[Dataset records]
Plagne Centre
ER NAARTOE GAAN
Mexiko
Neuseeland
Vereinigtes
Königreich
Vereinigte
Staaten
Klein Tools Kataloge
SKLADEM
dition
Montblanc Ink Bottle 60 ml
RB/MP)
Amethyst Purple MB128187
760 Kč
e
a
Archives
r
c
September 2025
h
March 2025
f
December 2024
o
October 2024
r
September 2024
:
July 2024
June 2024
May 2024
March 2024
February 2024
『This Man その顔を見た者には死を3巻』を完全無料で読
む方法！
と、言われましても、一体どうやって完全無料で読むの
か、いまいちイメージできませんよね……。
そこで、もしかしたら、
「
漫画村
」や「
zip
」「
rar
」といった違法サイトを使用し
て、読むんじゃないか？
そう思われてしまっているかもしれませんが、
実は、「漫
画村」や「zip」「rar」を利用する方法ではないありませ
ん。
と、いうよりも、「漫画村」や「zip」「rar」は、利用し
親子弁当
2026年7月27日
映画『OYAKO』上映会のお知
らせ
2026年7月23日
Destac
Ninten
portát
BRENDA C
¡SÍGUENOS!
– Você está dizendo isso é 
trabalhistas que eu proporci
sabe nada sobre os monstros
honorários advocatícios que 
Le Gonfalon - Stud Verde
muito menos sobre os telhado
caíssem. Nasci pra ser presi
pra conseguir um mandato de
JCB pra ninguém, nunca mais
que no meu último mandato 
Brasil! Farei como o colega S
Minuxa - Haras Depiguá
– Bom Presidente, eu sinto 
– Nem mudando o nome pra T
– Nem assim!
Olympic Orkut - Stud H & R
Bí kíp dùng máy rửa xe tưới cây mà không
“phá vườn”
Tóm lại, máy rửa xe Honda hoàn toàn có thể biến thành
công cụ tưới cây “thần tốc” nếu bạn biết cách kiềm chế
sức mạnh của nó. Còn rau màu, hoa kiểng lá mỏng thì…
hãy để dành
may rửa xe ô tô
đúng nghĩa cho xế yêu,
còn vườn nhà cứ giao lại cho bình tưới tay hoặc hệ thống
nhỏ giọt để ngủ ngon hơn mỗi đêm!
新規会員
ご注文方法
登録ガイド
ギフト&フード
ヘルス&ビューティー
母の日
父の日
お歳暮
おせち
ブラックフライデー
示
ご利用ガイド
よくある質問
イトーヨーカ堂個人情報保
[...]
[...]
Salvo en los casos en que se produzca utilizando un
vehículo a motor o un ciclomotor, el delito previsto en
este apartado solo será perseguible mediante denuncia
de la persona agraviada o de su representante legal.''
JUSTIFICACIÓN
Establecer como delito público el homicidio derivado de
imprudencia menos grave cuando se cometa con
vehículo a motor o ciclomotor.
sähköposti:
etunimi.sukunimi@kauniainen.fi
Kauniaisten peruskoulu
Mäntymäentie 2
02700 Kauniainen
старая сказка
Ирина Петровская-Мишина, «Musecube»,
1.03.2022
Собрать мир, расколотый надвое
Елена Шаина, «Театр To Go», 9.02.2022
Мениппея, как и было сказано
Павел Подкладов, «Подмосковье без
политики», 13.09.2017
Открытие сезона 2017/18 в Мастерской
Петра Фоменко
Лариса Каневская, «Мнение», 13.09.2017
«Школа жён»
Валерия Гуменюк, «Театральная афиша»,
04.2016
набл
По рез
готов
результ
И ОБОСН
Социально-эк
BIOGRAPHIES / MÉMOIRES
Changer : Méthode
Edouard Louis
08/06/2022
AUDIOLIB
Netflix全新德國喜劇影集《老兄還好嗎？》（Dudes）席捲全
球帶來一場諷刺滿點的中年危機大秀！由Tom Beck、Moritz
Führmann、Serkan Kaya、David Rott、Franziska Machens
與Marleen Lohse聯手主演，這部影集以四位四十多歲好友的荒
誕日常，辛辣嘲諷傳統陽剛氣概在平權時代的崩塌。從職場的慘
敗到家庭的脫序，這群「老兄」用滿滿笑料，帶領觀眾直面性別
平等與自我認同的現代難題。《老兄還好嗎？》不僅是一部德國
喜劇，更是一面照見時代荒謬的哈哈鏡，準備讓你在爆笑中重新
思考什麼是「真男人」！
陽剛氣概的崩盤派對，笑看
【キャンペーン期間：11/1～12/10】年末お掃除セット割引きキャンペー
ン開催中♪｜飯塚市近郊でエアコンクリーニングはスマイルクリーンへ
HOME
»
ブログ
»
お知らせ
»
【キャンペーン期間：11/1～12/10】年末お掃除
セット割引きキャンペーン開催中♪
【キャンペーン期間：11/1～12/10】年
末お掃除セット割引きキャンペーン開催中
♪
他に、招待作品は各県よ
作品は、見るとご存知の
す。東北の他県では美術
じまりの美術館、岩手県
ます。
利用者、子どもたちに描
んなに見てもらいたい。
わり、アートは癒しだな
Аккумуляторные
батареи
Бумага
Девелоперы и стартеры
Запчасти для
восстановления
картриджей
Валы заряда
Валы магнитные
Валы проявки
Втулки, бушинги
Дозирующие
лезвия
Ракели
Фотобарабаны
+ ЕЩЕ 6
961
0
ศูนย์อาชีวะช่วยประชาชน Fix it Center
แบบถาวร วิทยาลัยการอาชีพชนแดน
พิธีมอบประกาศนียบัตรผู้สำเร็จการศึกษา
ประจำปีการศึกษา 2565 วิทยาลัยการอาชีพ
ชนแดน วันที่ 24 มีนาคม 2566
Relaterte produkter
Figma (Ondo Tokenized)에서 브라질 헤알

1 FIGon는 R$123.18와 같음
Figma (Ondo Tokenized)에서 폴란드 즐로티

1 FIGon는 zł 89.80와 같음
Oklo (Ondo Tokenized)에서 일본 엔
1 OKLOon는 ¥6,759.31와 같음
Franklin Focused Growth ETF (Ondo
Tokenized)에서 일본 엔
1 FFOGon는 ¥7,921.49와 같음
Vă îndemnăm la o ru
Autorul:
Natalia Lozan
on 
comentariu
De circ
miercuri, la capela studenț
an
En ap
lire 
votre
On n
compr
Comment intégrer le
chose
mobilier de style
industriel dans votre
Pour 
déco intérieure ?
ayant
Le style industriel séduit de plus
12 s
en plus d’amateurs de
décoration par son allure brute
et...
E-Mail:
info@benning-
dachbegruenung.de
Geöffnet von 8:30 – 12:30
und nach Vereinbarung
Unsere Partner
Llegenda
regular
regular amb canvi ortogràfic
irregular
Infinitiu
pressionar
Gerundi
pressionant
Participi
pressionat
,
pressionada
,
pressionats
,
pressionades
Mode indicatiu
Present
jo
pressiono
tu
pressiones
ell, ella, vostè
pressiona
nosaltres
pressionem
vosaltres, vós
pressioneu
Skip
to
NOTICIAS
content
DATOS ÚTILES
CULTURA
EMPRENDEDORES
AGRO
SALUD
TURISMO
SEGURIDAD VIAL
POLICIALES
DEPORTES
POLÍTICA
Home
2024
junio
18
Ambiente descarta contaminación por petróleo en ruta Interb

WORK TASK: Identify every line in the entries above that contains the string "motor", treating uppercase and lowercase as different. Copy each such line.

OUTPUT:
vehículo a motor o un ciclomotor, el delito previsto en
vehículo a motor o ciclomotor.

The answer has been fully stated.